Réservée à une consommation familiale, le picodon commence à se répandre sur les tables de la région à la fin du XIXe siècle, grâce notamment au petit train du picodon entre Dieulefit et Montélimar. Il fait même son entrée dans le Littré en 1883, avec la définition suivante : « nom d'un fromage estimé qui se fabrique dans le Drome [sic] ». Et en 1933, le célèbre « prince des gastronomes » Curnonsky lui donne une place de choix dans son Trésor gastronomique de France.

Le picodon est encore fabriqué selon des méthodes ancestrales. C'est un fromage caillé en bassine, coagulé par emprésurage, moulé à la louche dans des faisselles, salé et tourné plusieurs fois, avant d'être séché et affiné. Il existe deux types d'affinages : classique avec une croûte fleurie blanche ou bleue et Dieulefit avec une croûte lavée et un affinage prolongé (au moins un mois).

De nos jours, la tradition est perpétuée par les transformateurs, les affineurs et les producteurs fermiers. Il y a 125 producteurs fermiers dont 40 livrant aux affineurs, 260 producteurs de lait, 4 affineurs et 4 entreprises.

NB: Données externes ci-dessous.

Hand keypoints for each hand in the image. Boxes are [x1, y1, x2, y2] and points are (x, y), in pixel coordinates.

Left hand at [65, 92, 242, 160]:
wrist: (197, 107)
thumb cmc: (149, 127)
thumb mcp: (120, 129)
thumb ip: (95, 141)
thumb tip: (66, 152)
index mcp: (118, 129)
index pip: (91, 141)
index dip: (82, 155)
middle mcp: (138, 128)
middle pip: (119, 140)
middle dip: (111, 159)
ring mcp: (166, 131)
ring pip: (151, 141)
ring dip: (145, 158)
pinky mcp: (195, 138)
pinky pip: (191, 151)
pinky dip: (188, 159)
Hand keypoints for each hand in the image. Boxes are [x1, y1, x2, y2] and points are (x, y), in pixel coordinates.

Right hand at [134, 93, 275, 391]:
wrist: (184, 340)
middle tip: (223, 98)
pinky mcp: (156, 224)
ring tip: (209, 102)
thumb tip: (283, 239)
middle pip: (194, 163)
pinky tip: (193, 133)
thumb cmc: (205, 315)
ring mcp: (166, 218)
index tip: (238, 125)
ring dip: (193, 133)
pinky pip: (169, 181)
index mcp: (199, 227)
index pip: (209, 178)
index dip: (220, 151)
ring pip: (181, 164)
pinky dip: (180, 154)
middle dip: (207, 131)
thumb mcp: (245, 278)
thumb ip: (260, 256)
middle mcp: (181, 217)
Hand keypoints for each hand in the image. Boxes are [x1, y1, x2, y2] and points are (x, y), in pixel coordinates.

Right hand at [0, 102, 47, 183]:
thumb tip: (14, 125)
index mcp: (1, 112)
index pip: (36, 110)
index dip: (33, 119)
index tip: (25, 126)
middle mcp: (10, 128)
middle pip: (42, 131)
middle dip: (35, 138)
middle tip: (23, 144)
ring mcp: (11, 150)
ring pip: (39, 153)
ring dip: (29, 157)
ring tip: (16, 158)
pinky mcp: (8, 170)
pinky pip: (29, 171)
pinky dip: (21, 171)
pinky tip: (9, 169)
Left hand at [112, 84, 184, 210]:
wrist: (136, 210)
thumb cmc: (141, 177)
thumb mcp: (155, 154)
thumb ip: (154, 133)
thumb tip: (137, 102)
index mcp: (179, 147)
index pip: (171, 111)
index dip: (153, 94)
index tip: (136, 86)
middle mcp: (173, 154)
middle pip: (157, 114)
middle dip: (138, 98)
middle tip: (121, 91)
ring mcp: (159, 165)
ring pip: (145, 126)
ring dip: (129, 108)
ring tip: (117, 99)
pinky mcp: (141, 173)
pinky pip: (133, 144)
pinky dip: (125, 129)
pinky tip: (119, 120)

Depuis avril 2000, le financement d'un Programme intégré de développement agricole par la Région Rhône-Alpes, abondé par les conseils généraux d'Ardèche et de Drôme, soutient les actions d'investissement de promotion et de notoriété.

Michelle Zancarini

Transcription

(Bruit)
Journaliste
Pour ces 2 picodons, une seule appellation d’origine, Picodon de la Drôme. Le premier vient de la coopérative laitière de Crest. Il y est produit à grande échelle tout en respectant l’essentiel de la tradition, moulé, retourné, salé et séché. La coopérative fabrique 3 picodons plus ou moins secs et moelleux avec ou sans fleur. Production en 86, plus de 3 millions de pièces, la clientèle des centrales d’achat, des crémiers, des restaurateurs et des pays étrangers, Etats-Unis, Belgique ou Allemagne. L’Europe justement menace le picodon. 1992, abolition des frontières, les laits de chèvre espagnols ou autres peuvent envahir la France. Résultat, des fromages de chèvre moins typés, mais surtout moins chers. Pour conserver son appellation d’origine, la coopérative doit, elle, rester fidèle à ses méthodes et à ses 400 producteurs de lait de la Drôme, d’où des coûts de production difficiles à réduire. Pour l’instant, pas de quoi s’affoler, la concurrence s’annonce sévère, mais le picodon a encore 5 années devant lui pour imposer sa qualité.
(Bruit)
Intervenant
Je crois qu’on fait tous le même picodon, et je crois que c’est justement tous ensemble et pour qu’on voie notre produit de la Drôme que l’on doit œuvrer.
Journaliste
Tous, c'est-à-dire la coopérative et les fermiers indépendants. Monsieur et Madame Manier possèdent 85 chèvres, ils fabriquent des picodons fermiers depuis plus de 20 ans. Comme 80 autres producteurs, ils font partie de l’association de défense et de promotion du picodon. Leur clientèle, différente de celle de la coopérative, ils vendent essentiellement à des particuliers. Des résultats en baisse très nette l’année passée, les producteurs se sont regroupés pour défendre un label de qualité. Action positive, puisqu’il y a 2 ans, ils ont réussi à empêcher les Chiliens de déposer un brevet de fabrication. Reste à trouver une solution pour vendre plus et plus loin. L’enjeu, occuper le marché avant que la concurrence européenne s’en empare.